Page text: Begin

Cumulative Effect of Evidentiary Errors and Prosecutorial Misconduct Deprived Defendant of Fair Trial

Posted by on September 25, 2008 in Blog

What is rarer, reversal due to the admission of hearsay or reversal due to prosecutorial misconduct? How about reversal for unpreserved hearsay violations? Or reversal for unpreserved prosecutorial misconduct?

In People v Ballerstein 2008 NY Slip Op 05127 [4th Dept 6/6/08], a decision sure to be cited often, the Fourth Department held that, despite not being preserved for review, the cumulative effect of evidentiary errors and prosecutorial misconduct deprived the defendant of his right to a fair trial and required reversal. The Court explained “we are mindful of our overriding responsibility’ to ensure that the cardinal right of a defendant to a fair trial’ is respected in every instance” (People v Wlasiuk, 32 AD3d 674, 675, lv dismissed 7 NY3d 871, quoting People v Crimmins, 36 NY2d 230, 238).

Page text: End
Data supplied: Begin

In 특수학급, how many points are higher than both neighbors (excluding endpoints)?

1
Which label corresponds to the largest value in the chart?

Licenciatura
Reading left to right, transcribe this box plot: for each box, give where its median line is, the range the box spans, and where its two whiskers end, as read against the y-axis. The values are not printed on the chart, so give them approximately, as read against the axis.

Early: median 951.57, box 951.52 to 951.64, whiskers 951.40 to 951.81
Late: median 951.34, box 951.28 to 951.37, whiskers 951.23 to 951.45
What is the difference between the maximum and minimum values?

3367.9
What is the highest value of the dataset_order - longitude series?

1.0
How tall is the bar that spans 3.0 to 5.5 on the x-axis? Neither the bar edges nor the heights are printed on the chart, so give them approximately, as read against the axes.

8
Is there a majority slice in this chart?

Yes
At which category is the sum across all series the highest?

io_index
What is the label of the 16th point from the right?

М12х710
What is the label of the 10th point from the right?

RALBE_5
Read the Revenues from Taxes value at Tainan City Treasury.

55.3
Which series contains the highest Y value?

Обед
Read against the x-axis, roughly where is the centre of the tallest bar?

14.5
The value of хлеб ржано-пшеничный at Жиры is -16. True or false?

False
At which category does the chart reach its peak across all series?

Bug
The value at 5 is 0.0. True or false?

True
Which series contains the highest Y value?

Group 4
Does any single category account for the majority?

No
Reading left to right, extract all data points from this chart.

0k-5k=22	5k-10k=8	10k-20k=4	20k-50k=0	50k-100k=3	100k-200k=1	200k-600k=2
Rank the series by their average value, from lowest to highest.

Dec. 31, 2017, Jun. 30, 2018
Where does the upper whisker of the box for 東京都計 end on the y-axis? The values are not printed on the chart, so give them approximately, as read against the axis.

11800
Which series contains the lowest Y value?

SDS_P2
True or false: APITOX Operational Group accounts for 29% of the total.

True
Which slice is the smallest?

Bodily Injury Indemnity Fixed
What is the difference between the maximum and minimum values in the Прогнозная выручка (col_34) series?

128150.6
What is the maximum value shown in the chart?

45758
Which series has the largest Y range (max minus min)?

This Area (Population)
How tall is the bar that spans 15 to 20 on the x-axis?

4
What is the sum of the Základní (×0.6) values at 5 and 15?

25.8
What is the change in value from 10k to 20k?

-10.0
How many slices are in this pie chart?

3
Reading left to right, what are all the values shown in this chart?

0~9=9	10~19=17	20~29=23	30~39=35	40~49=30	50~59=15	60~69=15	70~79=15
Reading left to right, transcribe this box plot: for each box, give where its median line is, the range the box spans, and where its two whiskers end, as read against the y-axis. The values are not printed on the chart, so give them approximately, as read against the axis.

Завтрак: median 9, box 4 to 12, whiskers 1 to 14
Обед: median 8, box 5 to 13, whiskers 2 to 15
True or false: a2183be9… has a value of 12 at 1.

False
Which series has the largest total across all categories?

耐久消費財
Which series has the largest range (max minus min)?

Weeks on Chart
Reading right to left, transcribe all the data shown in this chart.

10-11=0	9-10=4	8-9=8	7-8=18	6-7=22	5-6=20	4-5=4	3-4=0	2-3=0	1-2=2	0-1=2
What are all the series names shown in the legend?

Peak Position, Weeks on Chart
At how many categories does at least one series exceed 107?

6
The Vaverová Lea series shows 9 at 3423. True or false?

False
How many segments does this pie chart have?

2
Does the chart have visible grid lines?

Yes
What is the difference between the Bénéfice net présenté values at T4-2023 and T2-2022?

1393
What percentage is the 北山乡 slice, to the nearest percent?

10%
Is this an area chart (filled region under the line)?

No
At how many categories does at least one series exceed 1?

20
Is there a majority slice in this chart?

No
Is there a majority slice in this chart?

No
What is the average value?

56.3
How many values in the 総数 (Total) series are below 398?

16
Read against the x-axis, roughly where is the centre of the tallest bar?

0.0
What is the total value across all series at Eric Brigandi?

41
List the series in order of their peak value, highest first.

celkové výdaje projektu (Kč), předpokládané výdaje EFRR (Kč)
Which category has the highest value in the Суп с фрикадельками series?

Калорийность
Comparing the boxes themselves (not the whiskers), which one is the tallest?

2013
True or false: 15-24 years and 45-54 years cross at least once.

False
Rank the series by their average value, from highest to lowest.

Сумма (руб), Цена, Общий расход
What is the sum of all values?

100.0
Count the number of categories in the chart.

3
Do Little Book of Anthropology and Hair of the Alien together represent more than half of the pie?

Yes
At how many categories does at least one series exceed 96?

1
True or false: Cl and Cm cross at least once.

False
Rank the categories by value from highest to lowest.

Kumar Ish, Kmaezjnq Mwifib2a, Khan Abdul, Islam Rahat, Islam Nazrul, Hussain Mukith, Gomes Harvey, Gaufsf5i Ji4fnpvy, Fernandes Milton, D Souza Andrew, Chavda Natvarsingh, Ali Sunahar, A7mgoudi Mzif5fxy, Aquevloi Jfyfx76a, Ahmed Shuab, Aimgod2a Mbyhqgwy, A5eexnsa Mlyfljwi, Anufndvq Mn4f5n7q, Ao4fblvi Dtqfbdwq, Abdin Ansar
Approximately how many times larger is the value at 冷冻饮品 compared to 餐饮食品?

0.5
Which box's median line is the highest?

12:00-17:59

Data supplied: End

* Tasks and exercises:
• 1. From the blog post, answer:
(a) On what date was it posted?
(b) Which court decided People v Ballerstein?
(c) Which case does the Wlasiuk decision quote?
• 2. Update the blog post by writing out everything from "What is rarer, reversal" down to "unpreserved prosecutorial misconduct?" again, with each "hearsay" changed to "bolstering".
Answer using only the blog post.

* Completed exercise:
• 1.
(a) September 25, 2008
(b) The Fourth Department
(c) People v Crimmins

• 2.
What is rarer, reversal due to the admission of bolstering or reversal due to prosecutorial misconduct? How about reversal for unpreserved bolstering violations? Or reversal for unpreserved prosecutorial misconduct?